Morphology and protein adsorption characteristics of block copolymer surfaces.

Biocompatible polymers are known to act as scaffolds for the regeneration and growth of bone. Block copolymers are of interest as scaffold materials because novel, structurally diverse polymers can be synthesized from biocompatible blocks. Block copolymer nanostructure and surface morphology is easily tunable with synthetic techniques and the diverse nanostructures can be used to affect cell and tissue behaviour. In this paper, we present atomic force microscopy studies on the morphology and corresponding protein adsorption behaviour of a novel class of methyl methacrylate and acrylic acid diblock and triblock copolymers. The topography, phase angle and adhesion maps were obtained to study the morphology.
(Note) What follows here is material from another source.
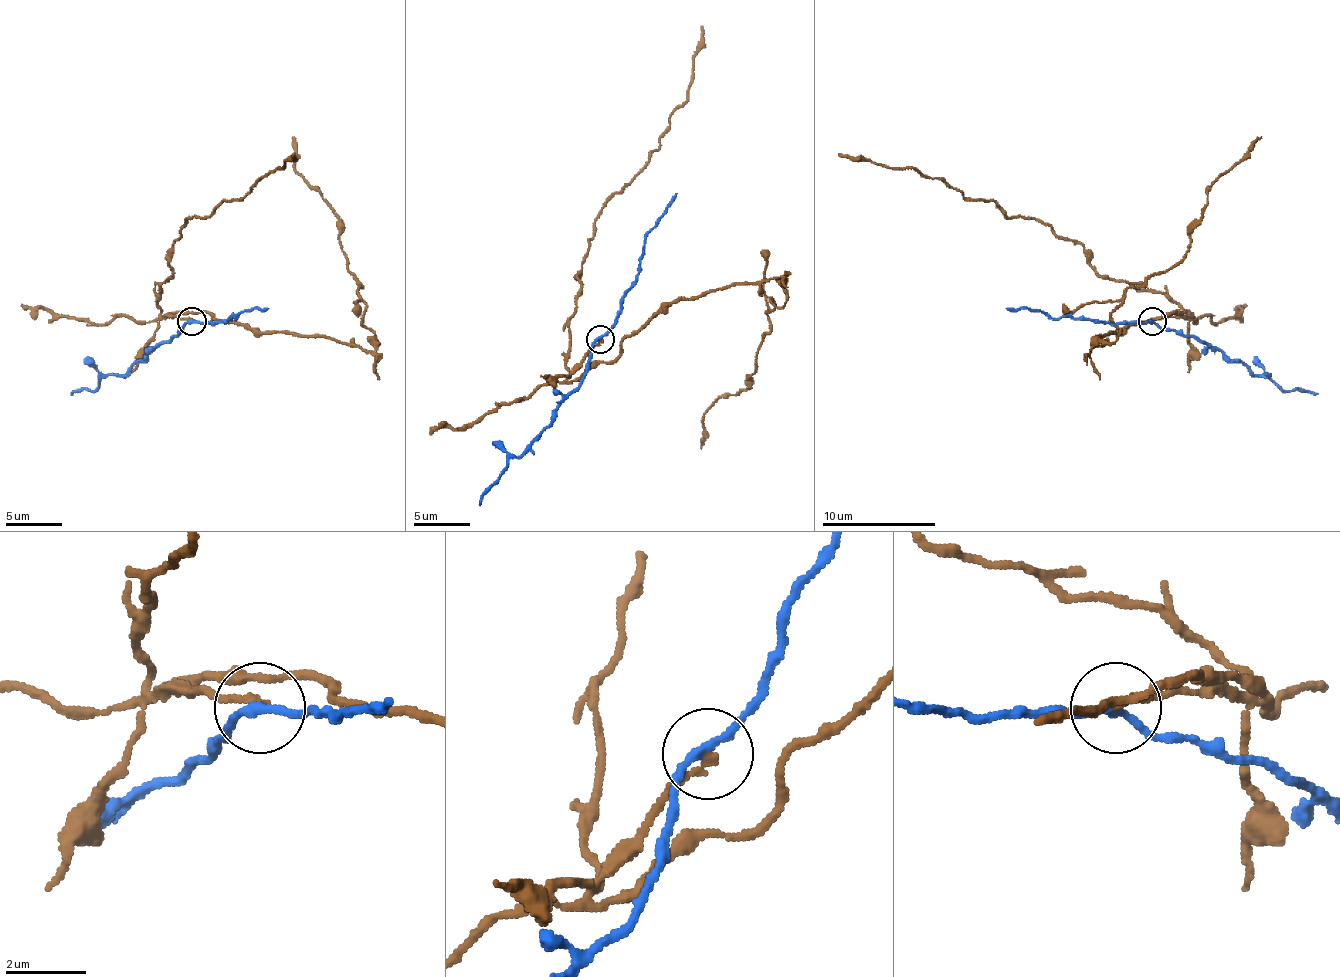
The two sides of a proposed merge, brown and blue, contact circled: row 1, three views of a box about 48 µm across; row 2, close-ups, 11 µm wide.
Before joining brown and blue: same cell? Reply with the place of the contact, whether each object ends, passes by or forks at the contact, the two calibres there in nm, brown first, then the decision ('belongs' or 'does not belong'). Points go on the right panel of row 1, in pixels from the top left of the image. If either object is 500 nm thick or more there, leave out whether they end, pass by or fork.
place (1152, 321); brown ends; blue passes by; calibres 170 and 200 nm; does not belong

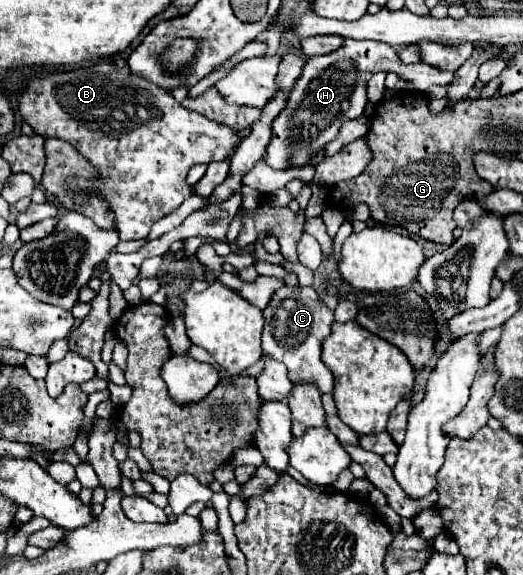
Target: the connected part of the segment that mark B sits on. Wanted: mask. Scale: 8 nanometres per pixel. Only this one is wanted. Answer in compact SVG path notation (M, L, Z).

Atomic force microscopy imaging reveals that the diblock and triblock copolymers present distinct nanomorphologies, although their chemical composition is the same. This has implications on the role of nanomorphology in cell-polymer interactions independent of chemical composition. Protein adsorption on a biomaterial surface is critical to understanding its biocompatibility and bovine serum albumin was used to model that behaviour on the block copolymer surfaces. An increase in the adhesive force of the surface was observed to correlate with the adsorption of bovine serum albumin on the block copolymer surfaces investigated.